Contract Reached On Sale Of Saratoga Springs Farm

Oct 20, 2016

Credit Saratoga PLAN

Pitney Farm is the last remaining operating farm within the Saratoga Springs city limits.

Partners have been working to purchase and preserve the family farm for the past several months. Earlier this year, the organization Saratoga PLAN backed out of its plans to purchase the property.

In a statement, Saratoga PLAN executive director Maria Trabka said her organization “passed off the baton” to another entity that would be better suited to own and manage the 166 acres.

But the subsequently created Pitney Meadows Community Farm non-profit, which was aided by PLAN’s preliminary surveys of the property, now says it is entering the home stretch, with a contract of sale signed last week.

PMCF President Sandy Arnold…

“Saratoga PLAN was instrumental in just getting us to where we are, doing a lot of the due dillegence. They’ve been a real key partner for us,” said Arnold.

Arnold, who also runs a farm in Washington County with her husband, Paul, says she expects the sale to close in December.

“It can go a little later if it has to…but it will definitely close in 2016,” said Arnold.

In the meantime, PMCF is hoping to raise more than $1 million to purchase the property from the Pitney family, make improvements, and establish a stewardship fund.

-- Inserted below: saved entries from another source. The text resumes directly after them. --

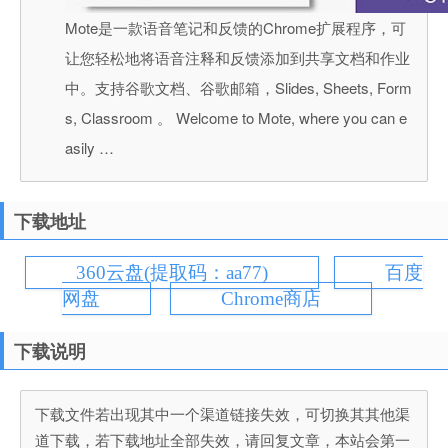
Mote是一款语音笔记和反馈的Chrome扩展程序，可
让您轻松地将语音注释和反馈添加到共享文档和作业
中。支持谷歌文档、谷歌邮箱，Slides, Sheets, Form
s, Classroom 。 Welcome to Mote, where you can e
asily …
下载地址
360云盘(提取码：aa77)
百度
网盘
Chrome商店
下载说明
下载文件若出现其中一个渠道链接失效，可切换其其他渠
道下载，若下载地址全部失效，请回复文章，本站会第一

It addition to preserving the city’s so-called Greenbelt, open space that encircles Saratoga Springs, PMCF hopes to connect the farm with new walking trails.

Development in the Greenbelt has been hotly contested in recent years. Notably, expansion plans at Saratoga National Golf Course divided community members and the business community.

PMCF hopes to establish a teaching and training farm, citing similar operations at the Stone Barns Center for Food and Agriculture in Westchester County and the Intervale Community Farm in Burlington, Vermont.

Local government has also played a part in PMCF’s vision.

The City of Saratoga Springs is contributing $1.13 million toward a conservation easement to protect the agricultural land from development.

The money comes from the city’s $5 million Open Space Bond Fund that was approved by voters in 2002.

Saratoga Springs Mayor Joanne Yepsen said the Pitney Farm will help generate jobs and preserve the city’s agricultural history.

“As well as preservation of open space and construction of trails that are going to go through that property is a big win for the city and for our city residents, but also for those that are going to be utilizing the property to further their careers in farming and education and just their quality of life here locally,” said Yepsen.

Also in the works are educational initiatives with SUNY Adirondack and Skidmore College.